NEW YORK -- "Are the eyes too much?"

Mary Cheney is peering into the makeup artist's mirror in the early hours of the morning, getting "done" for her appearance on "Good Morning America" with Diane Sawyer. Taped to the mirror is the list of today's guest stars. The name Nick Lachey -- aka the soon-to-be-ex-Mr. Jessica Simpson -- she recognizes. Totally clueless on actress Emmy Rossum. Needs some prompting on Josh Lucas ("Sweet Home Alabama"? Hottie who ends up with Reese Witherspoon?).

Let's say she's a little bit out of her element. Mary Cheney, daughter of Vice President Dick Cheney, had made it her business to fly under the radar. She's a pro at shunning the limelight. As the openly gay daughter of a man running for office in a party opposed to gay marriage, she took the hits and let them slide off her as if she were coated with Teflon. Kind of like daddy.

Alan Keyes refers to her as a "selfish hedonist"? No response. Gay-rights activists lampoon her by putting her face on a milk carton ("Have you seen me?")? No response. Her sexual orientation becomes fodder for a presidential debate? No response.

Protesters show up in her hideout home town of Conifer, Colo., and plant a "Bride of Satan" sign outside her house? Nope, not a word.

Until now, that is. Cheney's self-written story of life as a political daughter, campaign strategist and happily partnered gay woman is out this week, with a carefully planned media campaign surrounding its release. At 37, she's trying out the Washington life -- swapping snowboarding in the Rockies for commuting on the Dulles Toll Road -- and heading out on the publicity trail while longtime partner Heather Poe rips up pink shag carpet in their new Great Falls home and consults with Lynne Cheney, Mary's mom, about redecorating plans.

Called "Now It's My Turn: A Daughter's Chronicle of Political Life," Cheney's book is primarily an insider's story on campaign politics, a primer for those outside the D.C. political bubble on what life is really like in the midst of a presidential campaign -- with the added insight of what it's like to be a candidate's child. (Cheney served as her father's personal aide in 2000, then as director of vice presidential operations on the 2004 campaign).

It's the other 10 percent of the book, though, that the title speaks to -- and that has earned early public focus, from Vanity Fair to People to Sawyer, which is why she's moving through the hallways of the "GMA" studio on this particular morning, dressed in a tasteful gray suit with a splash of color -- turquoise -- added by the shirt underneath.
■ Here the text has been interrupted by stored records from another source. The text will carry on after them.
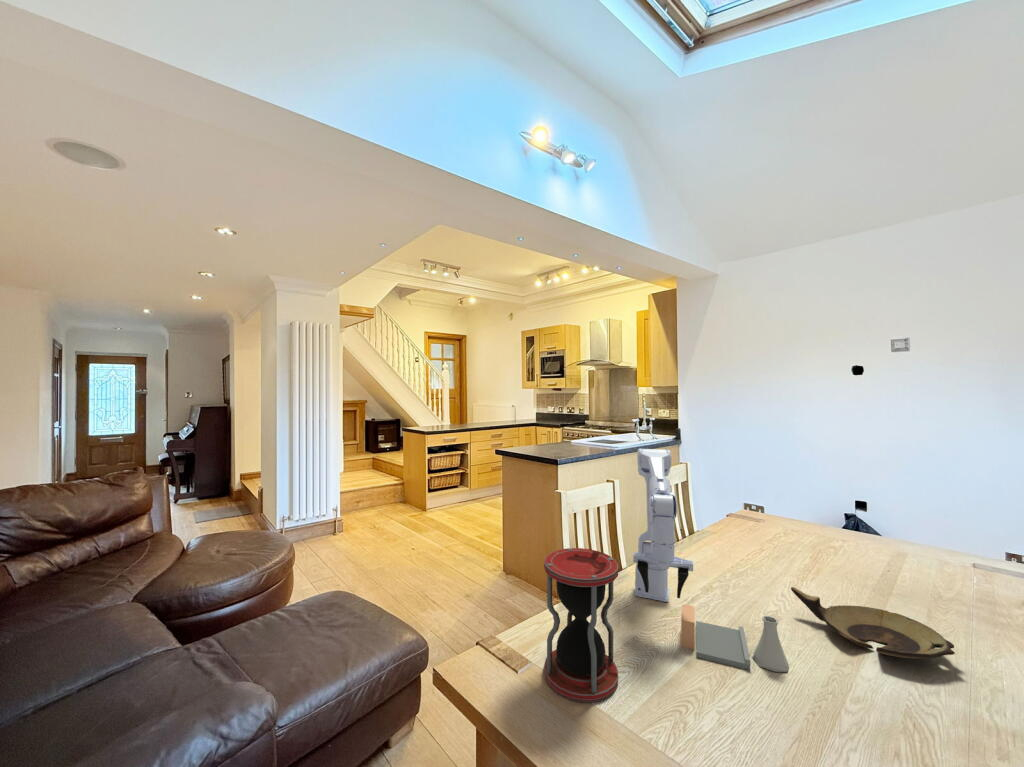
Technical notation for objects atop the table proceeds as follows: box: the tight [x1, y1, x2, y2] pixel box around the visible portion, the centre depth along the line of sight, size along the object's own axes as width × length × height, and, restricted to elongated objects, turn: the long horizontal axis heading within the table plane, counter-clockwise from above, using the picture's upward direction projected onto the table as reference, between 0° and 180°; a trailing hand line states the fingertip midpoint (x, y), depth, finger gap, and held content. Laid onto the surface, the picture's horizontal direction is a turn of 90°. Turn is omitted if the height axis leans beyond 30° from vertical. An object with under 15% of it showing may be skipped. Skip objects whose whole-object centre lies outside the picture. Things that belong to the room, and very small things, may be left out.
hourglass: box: [543, 547, 619, 703], centre depth 91 cm, size 16×16×25 cm
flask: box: [752, 615, 790, 673], centre depth 95 cm, size 7×7×10 cm
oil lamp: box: [790, 586, 956, 660], centre depth 104 cm, size 22×30×8 cm
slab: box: [680, 603, 696, 650], centre depth 104 cm, size 3×8×6 cm, turn 156°
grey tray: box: [695, 620, 751, 671], centre depth 101 cm, size 11×14×2 cm
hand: (662, 593), depth 107 cm, fingers open, 7 cm apart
She is the essence of understatement. Hasn't she always been?

Lucas goes by -- also in gray, but with that early-morning sexy stubble he's perfected -- and neither bats an eyelash of recognition. Lachey's bandmates look up as her Secret Service entourage passes the greenroom and they have that "huh?" look of "who was that?" Rossum glides by in a cascade of gorgeous brown curls, getting briefed by an assistant on the other boldface names gracing the hallways on this particular Monday morning.

"Oh, Mary Cheney is here," she's told.

Her eyes light up for an instant.

"Mary J. Blige?"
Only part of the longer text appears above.